Wichtig! Nach einer starken Beaufschlagung darf der Schutzhelm nicht weiter benutzt werden.

Thermoplastischer Kunststoff
Kennzeichnung mit Polyethylen (PE), Polycarbonat (PC), Polyamid (PA), Acrylnitril-Butadien-Styrol (ABS), glasfaserverstärktes Polypropylen (PP-GF), oder HDPE. 90% aller eingesetzten Helme sind aus Polyethylen.
Sie werden im Baugewerbe, der Industrie und in der Land- und Forstwirtschaft eingesetzt. Ungeeignet für den Einsatz in Heißbereichen.

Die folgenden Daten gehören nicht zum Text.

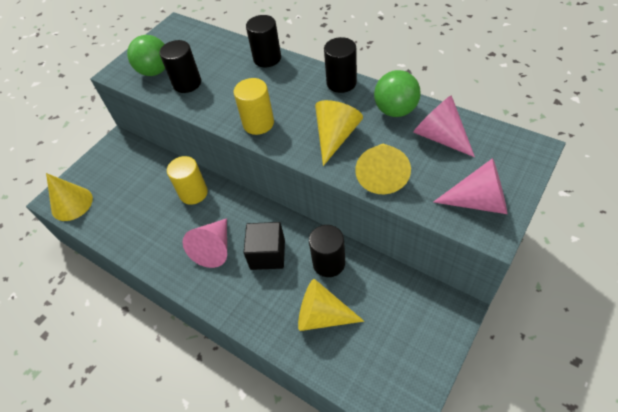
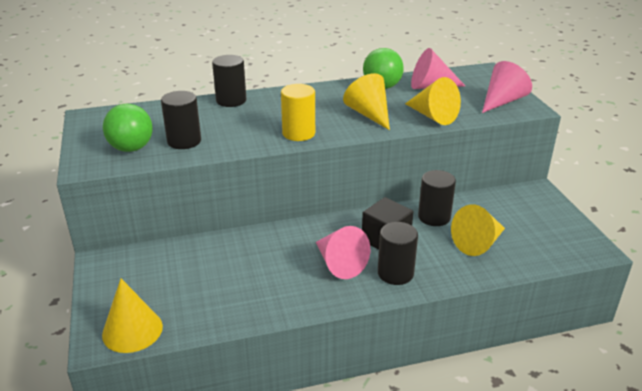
camera: 55 degrees left, 20 degrees down
yellow cylinder [167,156,208,205] -> none
black cylinder [324,37,357,93] -> black cylinder moved to [378,222,418,285]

Duroplastischer Kunststoff
Kennzeichnung mit glasfaserverstärktes ungesättigtes Polyesterharz (UP-GF) oder faserverstärktes Phenol-Formaldehyd-Harz (PF-SF). –Die besonderen Eigenschaften der Duroplaste sind eine recht hohe Alterungsbeständigkeit sowie eine gute UV-Strahlen- und Versprödungsbeständigkeit. Die Bruchfestigkeit in Kalte in unbegrenzt, ebenso die Beständigkeit gegenüber Chemikalien. Duroplast-Helme sind schwerer und durch das Fertigungsverfahren teurer als Helme aus Thermoplast. Schutzhelme aus duroplastischem Material kommen normalerweise in der Stahlerzeugung und -Verarbeitung, in Gießereien und Kokereien sowie in der chemischen Industrie zum Einsatz.

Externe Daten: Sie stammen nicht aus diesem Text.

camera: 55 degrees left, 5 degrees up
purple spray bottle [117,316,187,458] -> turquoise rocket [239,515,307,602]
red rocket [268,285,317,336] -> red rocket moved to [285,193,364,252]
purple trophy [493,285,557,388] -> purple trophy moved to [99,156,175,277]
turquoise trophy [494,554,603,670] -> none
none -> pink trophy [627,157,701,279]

Zur Groborientierung über die Versprodung von Helmschalen wird der so genannte „Knacktest“ empfohlen. Dabei wird die Helmschale mit den Händen seitlich leicht eingedruckt bzw. der Schirm leicht verbogen. Nimmt man bei aufgelegtem Ohr Knister- oder Knackgeräusche wahr, sollte der Helm der weiteren Benutzung entzogen werden.

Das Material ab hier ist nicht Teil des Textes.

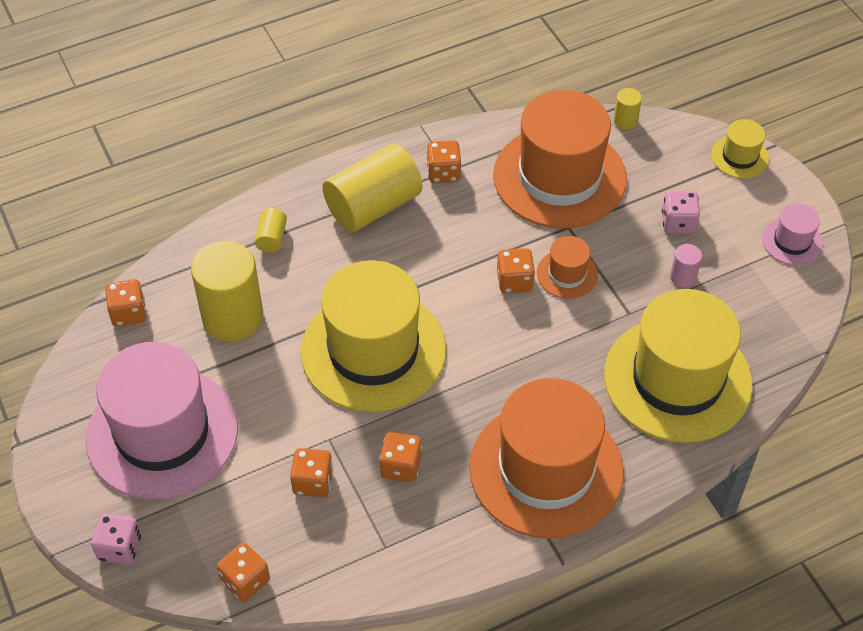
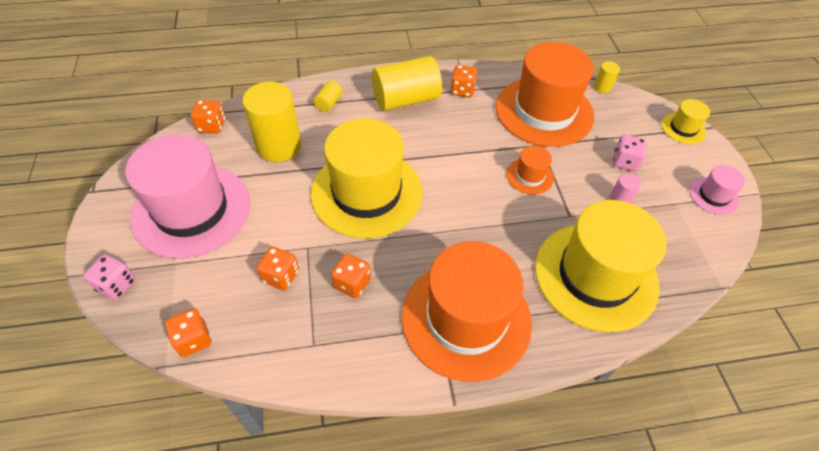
camera: 15 degrees right, 0 degrees up
orange dice [497,248,535,293] -> none

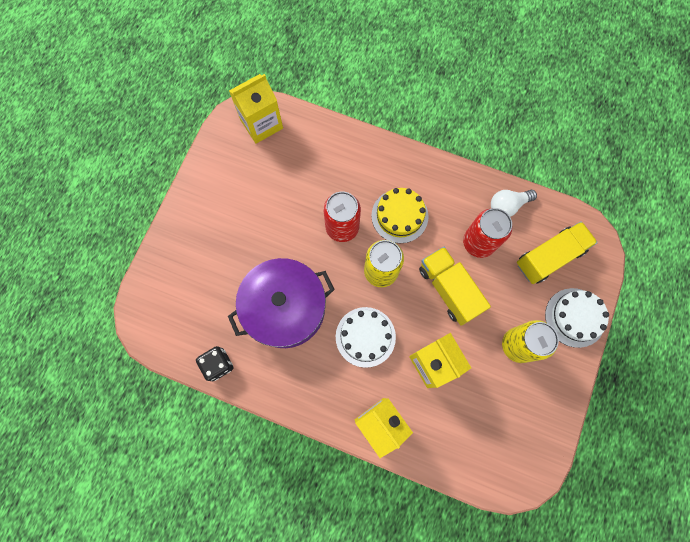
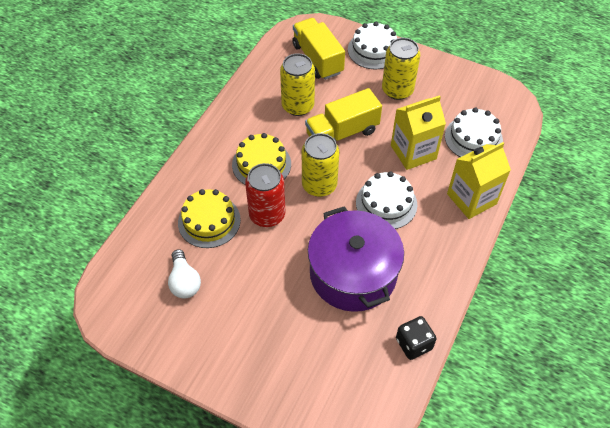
camera: 85 degrees left, 20 degrees down
yellow carton [229,74,283,144] -> none
red can [463,208,512,258] -> yellow can [280,53,315,116]
white light bulb [491,190,537,217] -> white light bulb moved to [168,249,201,299]
none -> yellow cake [178,189,241,248]
none -> white cake [445,107,503,157]

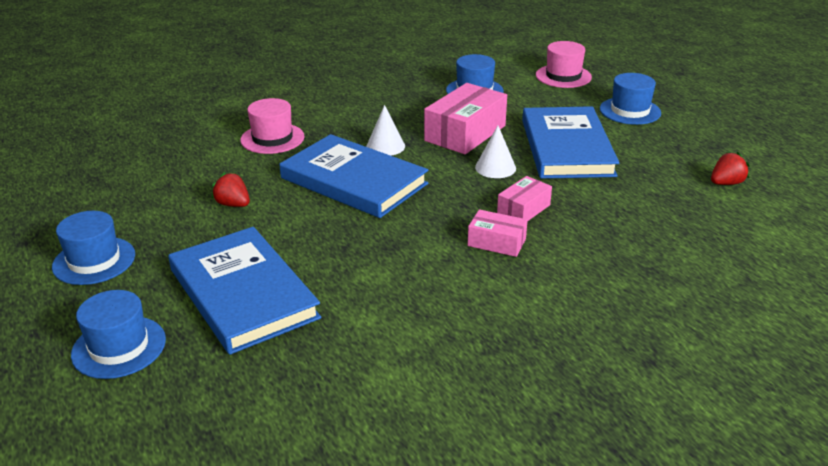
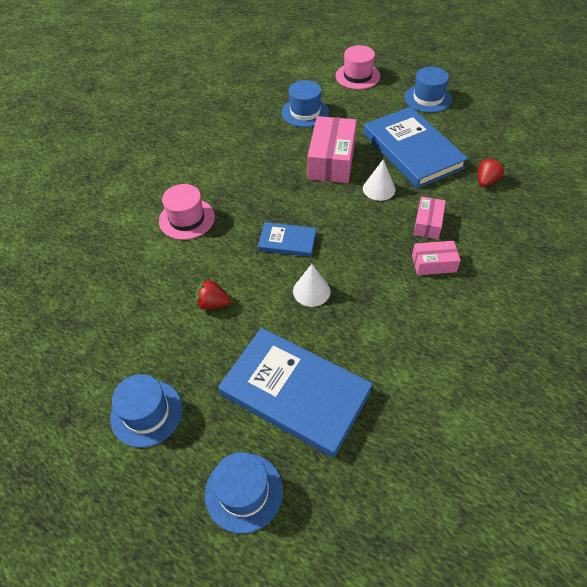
camera: 25 degrees left, 20 degrees up
blue book [280,134,428,218] -> blue book [258,222,316,257], size x0.50
white cone [366,105,405,156] -> white cone moved to [293,264,331,307]
red strawberry [711,152,750,185] -> red strawberry moved to [478,158,505,187]

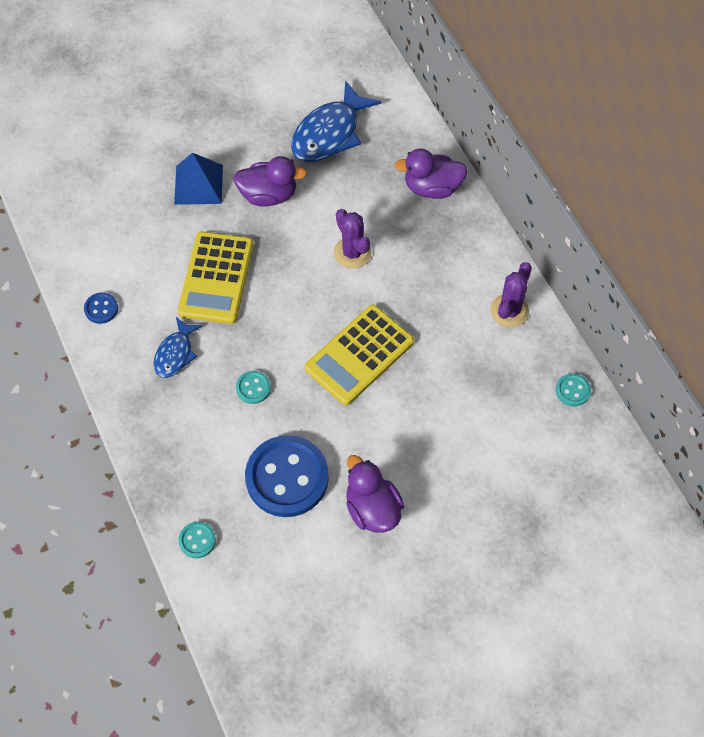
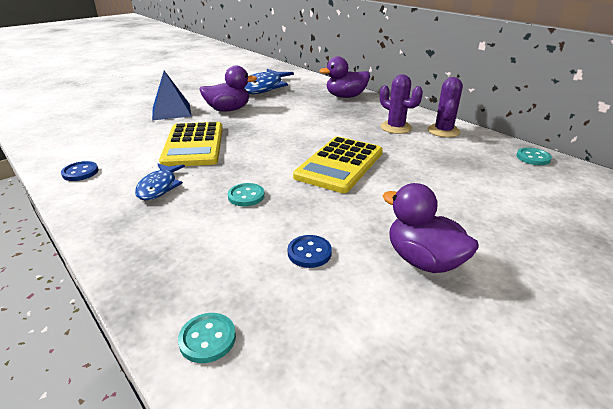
camera: 15 degrees left, 30 degrees down
blue button [245,435,329,517] -> blue button [288,235,332,268], size x0.43
purple cactus [334,209,372,269] -> purple cactus moved to [380,74,423,134]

BG Bau fördert Anschaffung von Schutzhelmen
Die BG Bau fördert für gewerbliche Mitgliedsunternehmen die Anschaffung von Industrieschutzhelmen nach DIN EN 397 mit 4-Punkt-Kinnriemen und Sonnenschutz mit Arbeitsschutzprämien. Schutzhelme aus dem Bergsport nach DIN EN 12492 können ebenfalls auf Baustellen eingesetzt werden, wenn sie zusätzlich die DIN 397 erfüllen und mit einem 4-Punkt-Kinnriemen nach DIN 397 fertig montiert ausgestattet sind. Helme, die die o. g. Voraussetzungen erfüllen, werden auch mit besonderem Sonnenschutz (Nackenschutz als UV-Schutz) gefördert, wenn diese vom Hersteller fertig ausgestattet angeboten werden.

Weitere Informationen erhalten Sie auf der Homepage der BG Bau unter www.bgbau.de.

Innenausstattungen
Der Unterschied zwischen 4- und 6-Punkt-Gurtband-Innenausstattungen besteht in der Anzahl der Verbindungen von Gurtbändern und Kopfband. Je stärker der Aufschlag auf einen Helm, desto besser schneidet die 6-Punkt- Innenausstattungen gegenüber einer mit 4-Punkt ab. Einen besseren Tragekomfort bietet eine 6-Punkt-Innenausstattung.

Schutzhelm-Zubehör:

  • Kinnriemen
  • Gehörschutz
  • Augen- und Gesichtsschutz
  • Drehverschluss
  • Innenausstattung

Das Zubehör muss so angebracht werden, dass die Schutzfunktion des Schutzhelmes nicht beeinträchtigt wird.

Nach einer starken Beaufschlagung und bei sichtbaren Mängeln dürfen Industrieschutzhelme nicht mehr weiterbenutzt werden.